Introduction
The willet appliance, that guides the young’s permanent first molar into place, is one of the most beneficial techniques that pediatric dentists can employ when a primary second molar is prematurely lost. Gerber pioneered the distal shoe space maintainer, which Croll further improved. Its indications and contraindications were thoroughly explored by Hicks, who favored the production of a cast gold device, however the clinically acceptable appliances were the ones which were soldered to stainless steel crowns or bands. Brill described chairside manufacturing of a distal shoe space maintainer to be supplied immediately after extraction, which had a high success rate if the patient co-operated.1
There are various conditions that make the willet appliance ineffective. Abutments to anchor a cemented device may be missing if numerous teeth are removed. Poor oral hygiene or an inadequate level of patient and parent’s involvement significantly diminishes the likelihood of a satisfactory clinical outcome. Certain medical diseases, including blood disorders, immunodeficiency, congenital heart defects, rheumatic fever, hyperglycemia, and systemic debilitation, may exclude its use.
In cases where distal shoe appliance usage is contraindicated, there are two treatment options
Permit the tooth to emerge and then reclaim space.
Use a removable or fixed appliance that does not penetrate the tissue to apply more pressure to the ridge that is mesial to the unerupted permanent molar.2
Carroll and Jones described three examples in which a removable or fixed pressure gadget was employed to guide the erupting permanent molar.3 The goal of this case report is to discuss the clinical care of severe caries on mandibular primary molars with a modified Willet appliance.
Case Report
A 5-year old male patient reported to department of Pediatric and Preventive dentistry with a chief complaint of pain in the left lower back tooth region. Clinical examination revealed deep occlusal caries w.r.t 75, 84 and deep proximal caries w.r.t 74 (Figure 1). Intraoral periapical radiograph showed furcal radiolucency and external root resorption w.r.t 75 and complete root resorption and bone resorption is seen w.r.t 74 (Figure 2). The mandibular first molar on the right side in IOPA showed furcal radiolucency and root resorption. Coronal radiolucency approximating enamel, dentin and pulp was also evident. Cervical caries was seen in mandibular right primary canine on right side is filled with type 2 restorative glass ionomer cement. The young permanent tooth showed Stage 7 of development according to Nolla’s classification. So, then it was decided to extract the 74,75 and 84 followed by modified willet appliance was indicated. Therefore, has planned for distal shoe appliance on left side and on right side Mayne’s space maintainer was planned. It was planned to connect both sides with single wire from lingually.
The entire procedure was well explained to the patient and his parents, and consent was taken before starting treatment. On his next visit, banding was done on 85, 73 and alginate impression was taken. The band was stabilized with acrylic, and cast was poured with dental stone. In the same visit, extraction of 84 was done, and analgesic and antibiotic were prescribed.
To make the appliance a cut was made on the cast on left side for distal shoe and calculated radiographically.
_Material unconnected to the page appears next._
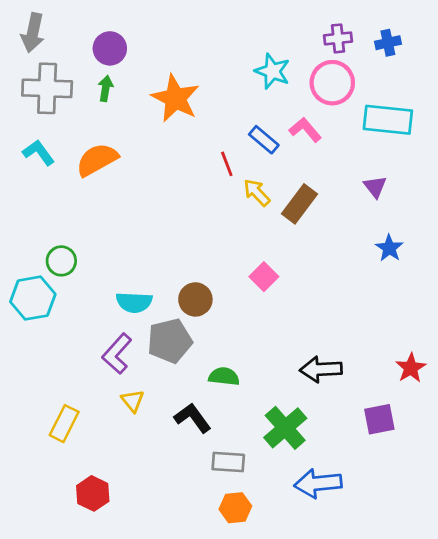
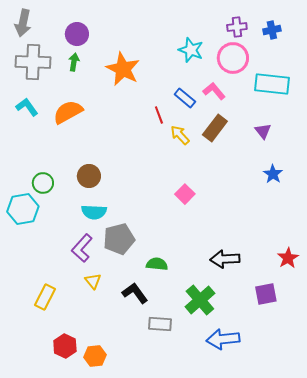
brown rectangle: (300, 204) -> (215, 128), moved
brown circle: (195, 299) -> (89, 176), moved
orange hexagon: (235, 508) -> (95, 356), moved

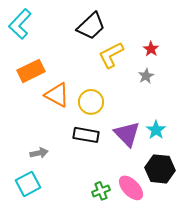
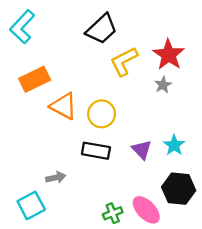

The wire component was adapted with a 19-gauze wire followed by soldering, finishing and polishing of appliance with a stone bur (Figure 3). On 2nd visit after extraction of 74,75 the intra-alveolar projection of the appliance was placed in the socket to touch and guide the vertical eruption path of the unerupted permanent first molar on left side of the mandibular arch and appliance was adjusted. Intraoral periapical radiographs were taken to check the projection of appliance and cementation of appliance was done with type -1GIC (Figure 4, Figure 5).
Discussion
Premature exfoliation of primary second molars has always been difficult for paediatric dentist and premature exfoliation of many primary molars becomes significantly more challenging. If Malocclusion can result if no suitable preventive precautions are taken. Following clinical and radiographic examination, space maintainers are advised to prevent such occlusal discrepancies.4
In some clinical situations, like as this one with primary molar loss, the standard space maintainer must be changed to match the patient's demands. Some adaptations, such as Croll's use of prefabricated lingual arch wire embedded in acrylic and Gegenheimer's use of an acrylic pressure ridge, but the principal downsides of these alterations were poor retention and patient compliance.5
Long-term clinical trials are needed to determine the efficacy of this device. The current report demonstrated that this personalised distal shoe appliance was stable and acceptable to the patient.